The air darkened even more, changing the feeling of the scene at which she was staring. Now, in the eerie, ominous cast of the greenish light, everything looked hyper-accentuated, as if an artist had outlined every building with a black line, making all of them pop out from the air around them. Abby thought it still looked beautiful in a strange way, like a painting by a demented artist. There were odd angles she had never noticed before, juxtapositions of signs she could swear she had never seen before. The gargoyles on the nineteenth-century bank building on the corner seemed to shift on their pedestals, to flash their bulging eyes.
Her hometown looked vulnerable in the strange light.
Because it is vulnerable, Abby thought, with an inner shudder.
No matter how much better it was doing than a thousand other towns, Small Plains was always just one disaster away from their fate. Most of the stores along this main street were occupied, but that didn’t mean there were no empty storefronts at all. There were, in fact, three of them in a five-block area, counting both sides of the street. Their empty interiors were hidden behind the civic advertisements that Ellen, as mayor, had persuaded the owners to let her put up, so nobody could see the dirt and bleakness within. Their FOR SALE signs were discreetly posted in a lower corner of their front windows.

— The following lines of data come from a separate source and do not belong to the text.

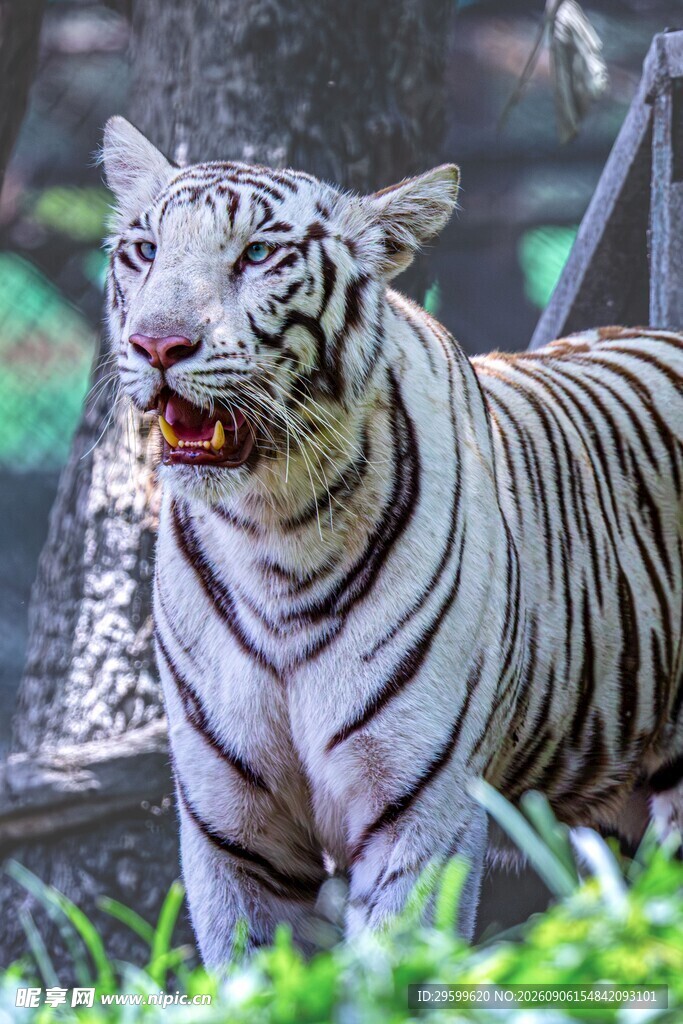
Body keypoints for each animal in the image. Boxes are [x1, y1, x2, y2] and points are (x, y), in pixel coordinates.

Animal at [103, 115, 683, 964]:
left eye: (258, 255)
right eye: (143, 250)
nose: (157, 345)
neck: (270, 533)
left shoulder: (417, 810)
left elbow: (391, 968)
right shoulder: (232, 831)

Three wasn’t much, as such things went, in old towns of this size, but it only counted the vacant ones. For every one of those three that had already failed, Abby knew of a dozen others that were struggling. They were making it, still making it, but barely. She was a small-business owner herself; she knew about struggling to make a go of it. She doubted those particular store owners had sufficient insurance, or any at all. If a tornado swept straight down Main Street, in minutes there would be changes they might not be able to rise above.

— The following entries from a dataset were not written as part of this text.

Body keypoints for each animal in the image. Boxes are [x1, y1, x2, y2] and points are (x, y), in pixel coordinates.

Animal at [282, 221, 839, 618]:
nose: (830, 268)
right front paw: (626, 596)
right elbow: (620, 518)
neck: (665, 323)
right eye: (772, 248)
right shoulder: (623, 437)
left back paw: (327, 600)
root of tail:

One disaster away from disaster…
Something outside caught Abby’s eye.
An old man was coming out of the Wagon Wheel Café, or trying to.

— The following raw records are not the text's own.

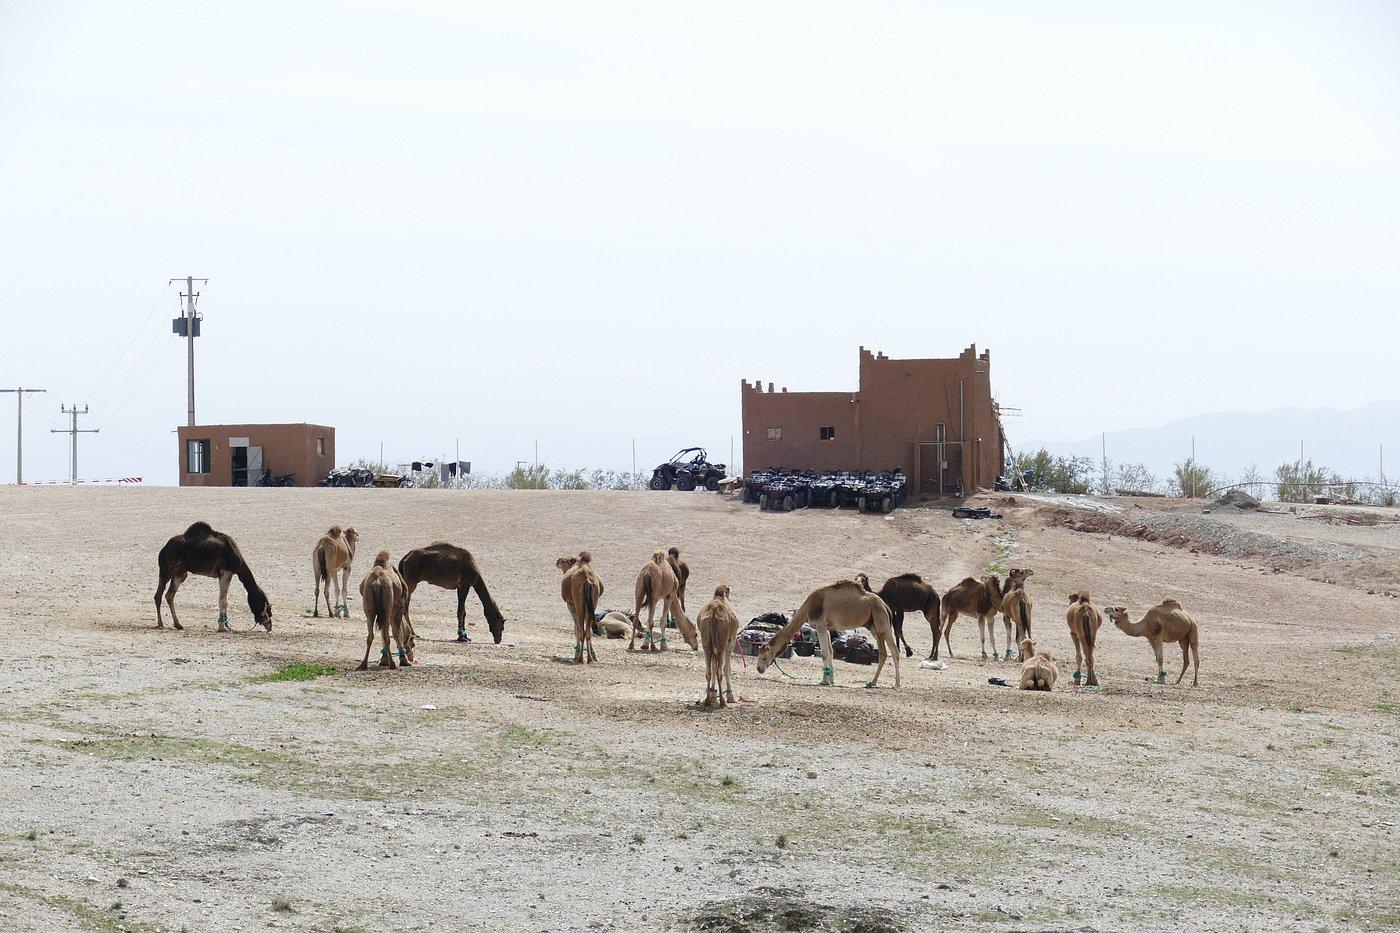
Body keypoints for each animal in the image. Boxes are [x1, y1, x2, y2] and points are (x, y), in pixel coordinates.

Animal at [756, 580, 900, 688]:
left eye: (763, 657)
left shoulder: (820, 625)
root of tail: (885, 606)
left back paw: (892, 684)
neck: (808, 609)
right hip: (873, 626)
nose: (759, 669)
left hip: (882, 621)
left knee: (893, 651)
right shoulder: (827, 627)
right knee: (885, 653)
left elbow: (824, 653)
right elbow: (830, 651)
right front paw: (831, 680)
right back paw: (877, 682)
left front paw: (823, 681)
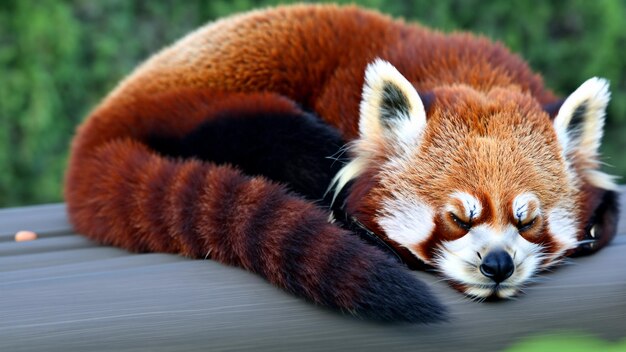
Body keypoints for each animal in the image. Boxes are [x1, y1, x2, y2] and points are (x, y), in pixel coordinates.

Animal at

She watched, appalled, as he was struck by a sudden blast of wind, and pushed back against the brick wall of the building. Abby stepped away from the big window and ran toward the door to go help him, just as the hair on the backs of her arms rose and her scalp tingled. In the instant afterward, a lightning bolt hit the electrical transformer half a block away, turning the sky bright green, and throwing downtown into darkness. The bolt ricocheted off the transformer, shot horizontally above Sam’s Pizza, and struck the light pole in front of it. The pole cracked in two, sending the top half through the plate glass window where Abby had just been standing. The power of the lightning blew her against a table, which fell over, taking her to the floor with it. Glass flew like shrapnel behind her. The top half of the pole missed her by less than two feet; splinters from it landed all around her. The crossbars of the pole lay several feet beyond her head. Electrical wire draped the tables. Abby had already accidentally brushed against an exposed end of it before she realized it was dead. She felt astonished to realize she wasn’t dead, or even injured. There was a burned smell all around her, but no fire. When she realized she had just touched an electrical wire of who knew how many thousands of volts, she nearly lost her pizza. Just to be sure it was all dead, she grabbed pieces of pizza and crust from the floor and tossed them onto the wires at various places. When nothing happened, no sparks or crackling, she decided it was safe to move the wires. Using the legs of a wooden chair, she pushed at the wires and moved them out of the way so that they wouldn’t scare people to death when they came back upstairs, and so that nobody would trip over them. Plus, there was no telling if they might suddenly come to life again, and pose a deadly risk.
She ran to the basement door, but a chunk of the light pole had tightly wedged between the door and a permanent counter, and she couldn’t budge it.
At least they’re safe down there, she hoped. For now, anyway.
She tried yelling down to them, but the noise of the storm covered up her voice.
She tried calling Rex to get help, but her call wouldn’t connect.
Abby pushed against the wind to open the front door so she could run to the assistance of the old man down the street.